Salman’s state of health is cause for concern, which is why the power he has given his son is more significant than other appointments announced. Aged 79, Salman is known to have Alzheimers, but the exact state of his dementia is a source of speculation. He is known to have held cogent conversations as recently as last October. But he can also forget what he said minutes ago, or faces he has known all his life, according to other witnesses.

Even before the Sudairis made their move, a power struggle within the House of Saud was apparent. Early on Thursday evening, rumors on Twitter that the king was dead flooded the Internet, which is the primary source of political information in the kingdom. There were official denials, when a Saudi journalist on al Watan newspaper tweeted the information.


Power struggle may arise in Saudi Arabia after Mohammad bin Salman’s promotion

The elevation of Saudi Arabia’s deputy crown prince Mohammad bin Salman to crown prince, a position that places the 31 year old next in line to the throne, could be met with resistance at home.

Announced by a royal decree published by state news agency SPA on Wednesday, bin Salman’s promotion comes at the expense of 57 year-old crown prince and interior minister Muhammad bin Nayef, who has been relieved of all positions, SPA said.
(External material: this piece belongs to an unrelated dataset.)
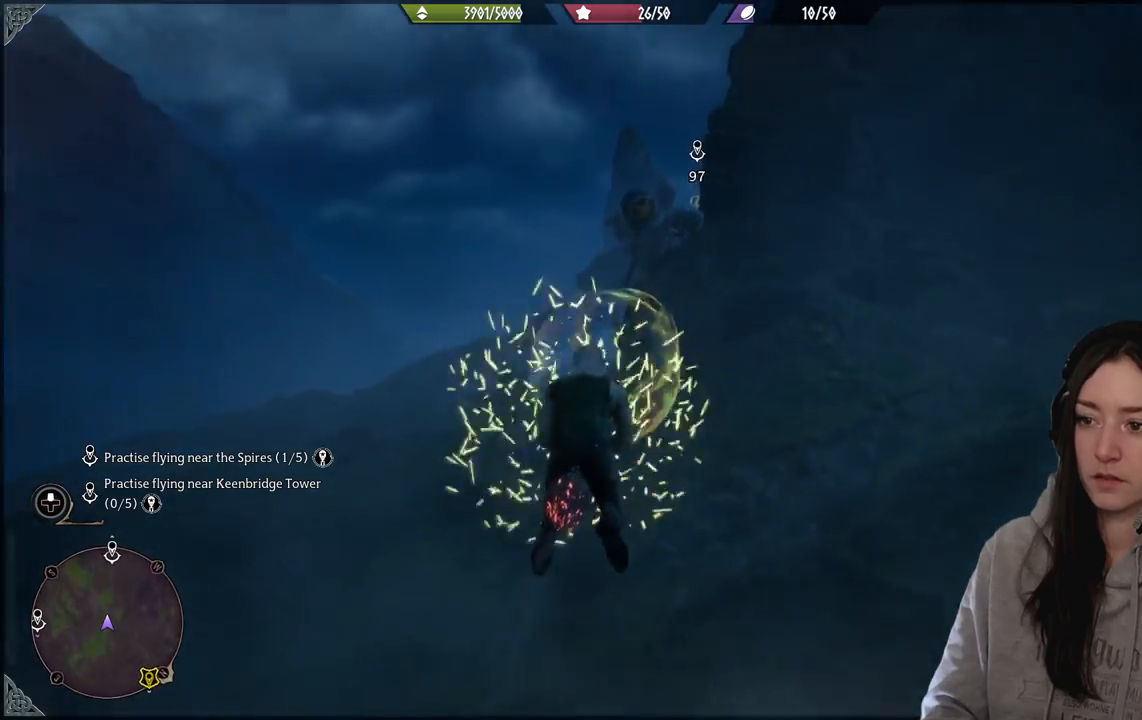
{"buttons": ["L2", "R2"], "left_stick": "up", "right_stick": "center", "events": [[83, "right_stick", "down"], [267, "right_stick", "center"]]}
A potentially violent power struggle in the future cannot be ruled out as it’s not clear whether bin Nayef will go quietly, Peter Sluglett, visiting research professor at the Middle East Institute of the National University of Singapore, told CNBC on Wednesday.
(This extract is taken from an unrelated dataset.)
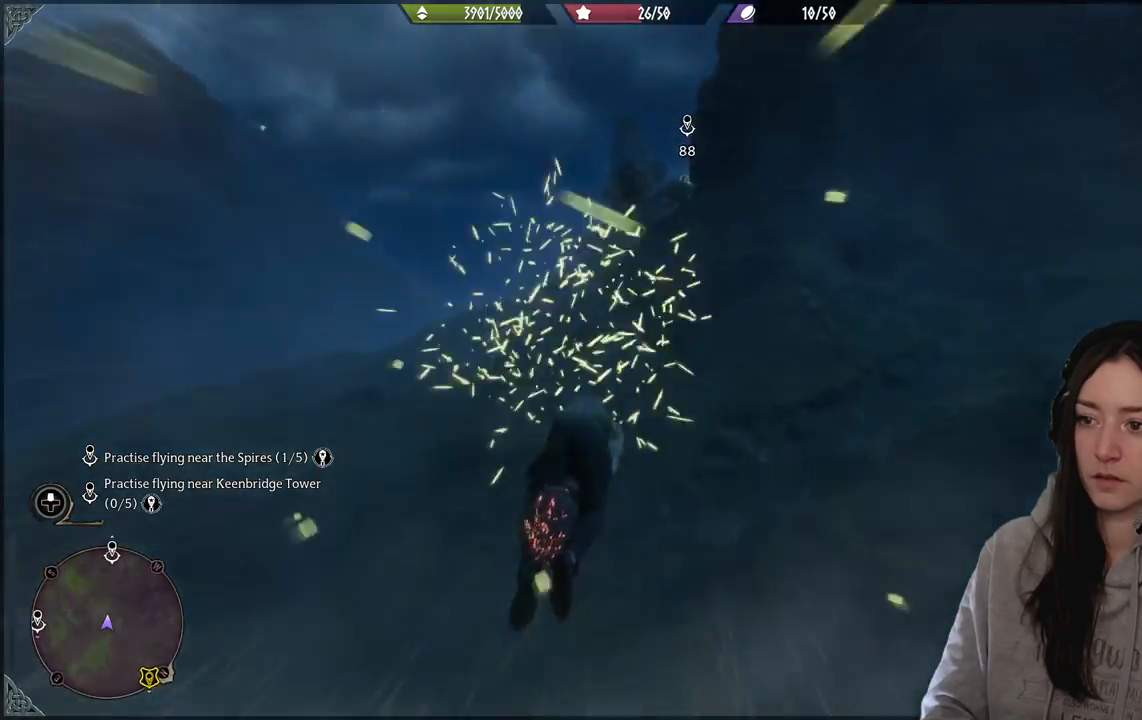
{"buttons": ["L2", "R2"], "left_stick": "up", "right_stick": "up", "events": [[67, "right_stick", "up"]]}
Alwaleed Bin Talal’s arrest seen as part of a Saudi Arabian power struggle

Saudi authorities detained a billionaire global investor and the head of the National Guard as part of an anti-corruption purge that consolidates Crown Prince Mohammed bin Salman’s hold on power.

Prince Alwaleed bin Talal, who owns investment firm Kingdom Holding 4280.SE, was among 11 princes, four ministers and tens of former ministers detained, two senior Saudi officials told Reuters on Sunday. Analysts said the goal of the purge went beyond corruption and aimed to remove potential opposition to Prince Mohammed as he pushes an ambitious and controversial reform agenda.

An economist at a big Gulf bank, who declined to be named because of political sensitivities, said nobody in Saudi Arabia believed corruption was at the root of the purge. “It’s about consolidating power and frustration that reforms haven’t been happening fast enough,” the economist said.


There may be a ‘Game of Thrones’ in Saudi Arabia now and that has big implications for oil

The so-called corruption crackdown in Saudi Arabia over the weekend may be the beginning of a bigger power struggle by the heir apparent to the throne which destabilizes the region for a time and keeps oil prices elevated.

Following the creation of an anti-corruption committee by current King Salman, security forces Saturday swept up 11 princes, including well-known billionaire invest Prince Alwaleed bin Talal, and four ministers, including the one in charge of the National Guard, according to various reports. A number of former ministers were also arrested.

Crown Prince Mohammad Bin Salman — the 32-year-old known as “MBS” who will take over when King Salman, 81, abdicates the throne later this year or early next — is seen by analysts as the man behind those moves in an effort to consolidate power to his family and its allies before he takes the throne.